╭─ DATA PROVIDED

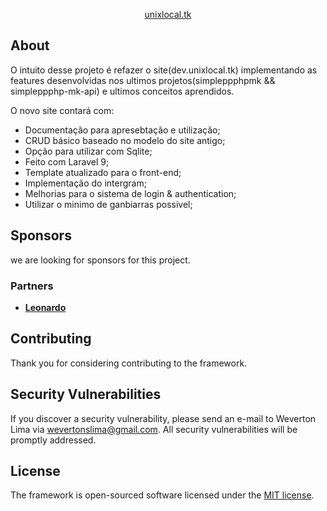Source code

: <p align="center"><a href="https://unixlocal.tk" target="_blank">unixlocal.tk</a></p>

## About

O intuito desse projeto é refazer o site(dev.unixlocal.tk) implementando as
features desenvolvidas nos ultimos projetos(simpleppphpmk && simpleppphp-mk-api)
e ultimos conceitos aprendidos.

O novo site contará com:

- Documentação para apresebtação e utilização;
- CRUD básico baseado no modelo do site antigo;
- Opção para utilizar com Sqlite;
- Feito com Laravel 9;
- Template atualizado para o front-end;
- Implementação do intergram;
- Melhorias para o sistema de login & authentication;
- Utilizar o minimo de ganbiarras possivel;

## Sponsors

we are looking for sponsors for this project.

### Partners
- **[Leonardo](https://leonet.ml)**

## Contributing

Thank you for considering contributing to the framework.

## Security Vulnerabilities

If you discover a security vulnerability, please send an e-mail to Weverton Lima via [wevertonslima@gmail.com](mailto:wevertonslima@gmail.com). All security vulnerabilities will be promptly addressed.

## License

The framework is open-sourced software licensed under the [MIT license](https://opensource.org/licenses/MIT).
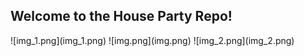 ## Welcome to the House Party Repo!

<p>
![img_1.png](img_1.png)
![img.png](img.png)
![img_2.png](img_2.png)
</p>
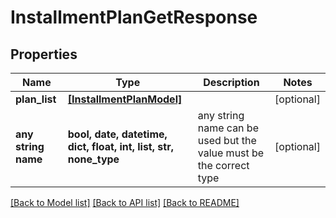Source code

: # InstallmentPlanGetResponse


## Properties
Name | Type | Description | Notes
------------ | ------------- | ------------- | -------------
**plan_list** | [**[InstallmentPlanModel]**](InstallmentPlanModel.md) |  | [optional] 
**any string name** | **bool, date, datetime, dict, float, int, list, str, none_type** | any string name can be used but the value must be the correct type | [optional]

[[Back to Model list]](../README.md#documentation-for-models) [[Back to API list]](../README.md#documentation-for-api-endpoints) [[Back to README]](../README.md)


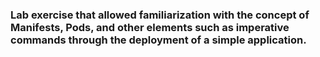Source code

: ### Lab exercise that allowed familiarization with the concept of Manifests, Pods, and other elements such as imperative commands through the deployment of a simple application.
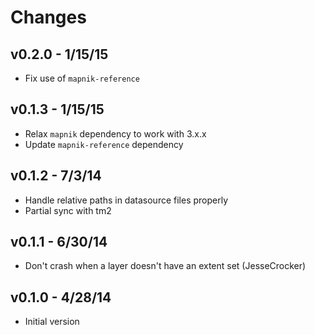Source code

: # Changes

## v0.2.0 - 1/15/15

* Fix use of `mapnik-reference`

## v0.1.3 - 1/15/15

* Relax `mapnik` dependency to work with 3.x.x
* Update `mapnik-reference` dependency

## v0.1.2 - 7/3/14

* Handle relative paths in datasource files properly
* Partial sync with tm2

## v0.1.1 - 6/30/14

* Don't crash when a layer doesn't have an extent set (JesseCrocker)

## v0.1.0 - 4/28/14

* Initial version
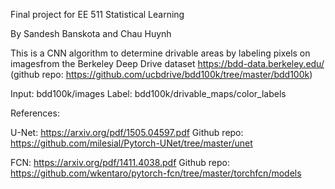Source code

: Final project for EE 511 Statistical Learning

By Sandesh Banskota and Chau Huynh

This is a CNN algorithm to determine drivable areas by labeling pixels on imagesfrom the Berkeley Deep Drive dataset https://bdd-data.berkeley.edu/ (github repo: https://github.com/ucbdrive/bdd100k/tree/master/bdd100k)

Input: bdd100k/images
Label: bdd100k/drivable_maps/color_labels

References:

U-Net: https://arxiv.org/pdf/1505.04597.pdf
Github repo: https://github.com/milesial/Pytorch-UNet/tree/master/unet

FCN: https://arxiv.org/pdf/1411.4038.pdf
Github repo: https://github.com/wkentaro/pytorch-fcn/tree/master/torchfcn/models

╰─

[REQUIRED WORK]: Render every line of the entries above as a numbered list, skipping blank lines. Leave the pictures out of the answer.

[RESPONSE TO THIS EXERCISE]:
1. Source code
2. : <p align="center"><a href="https://unixlocal.tk" target="_blank">unixlocal.tk</a></p>
3. ## About
4. O intuito desse projeto é refazer o site(dev.unixlocal.tk) implementando as
5. features desenvolvidas nos ultimos projetos(simpleppphpmk && simpleppphp-mk-api)
6. e ultimos conceitos aprendidos.
7. O novo site contará com:
8. - Documentação para apresebtação e utilização;
9. - CRUD básico baseado no modelo do site antigo;
10. - Opção para utilizar com Sqlite;
11. - Feito com Laravel 9;
12. - Template atualizado para o front-end;
13. - Implementação do intergram;
14. - Melhorias para o sistema de login & authentication;
15. - Utilizar o minimo de ganbiarras possivel;
16. ## Sponsors
17. we are looking for sponsors for this project.
18. ### Partners
19. - **[Leonardo](https://leonet.ml)**
20. ## Contributing
21. Thank you for considering contributing to the framework.
22. ## Security Vulnerabilities
23. If you discover a security vulnerability, please send an e-mail to Weverton Lima via [wevertonslima@gmail.com](mailto:wevertonslima@gmail.com). All security vulnerabilities will be promptly addressed.
24. ## License
25. The framework is open-sourced software licensed under the [MIT license](https://opensource.org/licenses/MIT).
26.  ## Welcome to the House Party Repo!
27. <p>
28. ![img_1.png](img_1.png)
29. ![img.png](img.png)
30. ![img_2.png](img_2.png)
31. </p>
32. Source code
33. : # InstallmentPlanGetResponse
34. ## Properties
35. Name | Type | Description | Notes
36. ------------ | ------------- | ------------- | -------------
37. **plan_list** | [**[InstallmentPlanModel]**](InstallmentPlanModel.md) |  | [optional] 
38. **any string name** | **bool, date, datetime, dict, float, int, list, str, none_type** | any string name can be used but the value must be the correct type | [optional]
39. [[Back to Model list]](../README.md#documentation-for-models) [[Back to API list]](../README.md#documentation-for-api-endpoints) [[Back to README]](../README.md)
40. Source code
41. : ### Lab exercise that allowed familiarization with the concept of Manifests, Pods, and other elements such as imperative commands through the deployment of a simple application.
42. Source code
43. : # Changes
44. ## v0.2.0 - 1/15/15
45. * Fix use of `mapnik-reference`
46. ## v0.1.3 - 1/15/15
47. * Relax `mapnik` dependency to work with 3.x.x
48. * Update `mapnik-reference` dependency
49. ## v0.1.2 - 7/3/14
50. * Handle relative paths in datasource files properly
51. * Partial sync with tm2
52. ## v0.1.1 - 6/30/14
53. * Don't crash when a layer doesn't have an extent set (JesseCrocker)
54. ## v0.1.0 - 4/28/14
55. * Initial version
56. Source code
57. : Final project for EE 511 Statistical Learning
58. By Sandesh Banskota and Chau Huynh
59. This is a CNN algorithm to determine drivable areas by labeling pixels on imagesfrom the Berkeley Deep Drive dataset https://bdd-data.berkeley.edu/ (github repo: https://github.com/ucbdrive/bdd100k/tree/master/bdd100k)
60. Input: bdd100k/images
61. Label: bdd100k/drivable_maps/color_labels
62. References:
63. U-Net: https://arxiv.org/pdf/1505.04597.pdf
64. Github repo: https://github.com/milesial/Pytorch-UNet/tree/master/unet
65. FCN: https://arxiv.org/pdf/1411.4038.pdf
66. Github repo: https://github.com/wkentaro/pytorch-fcn/tree/master/torchfcn/models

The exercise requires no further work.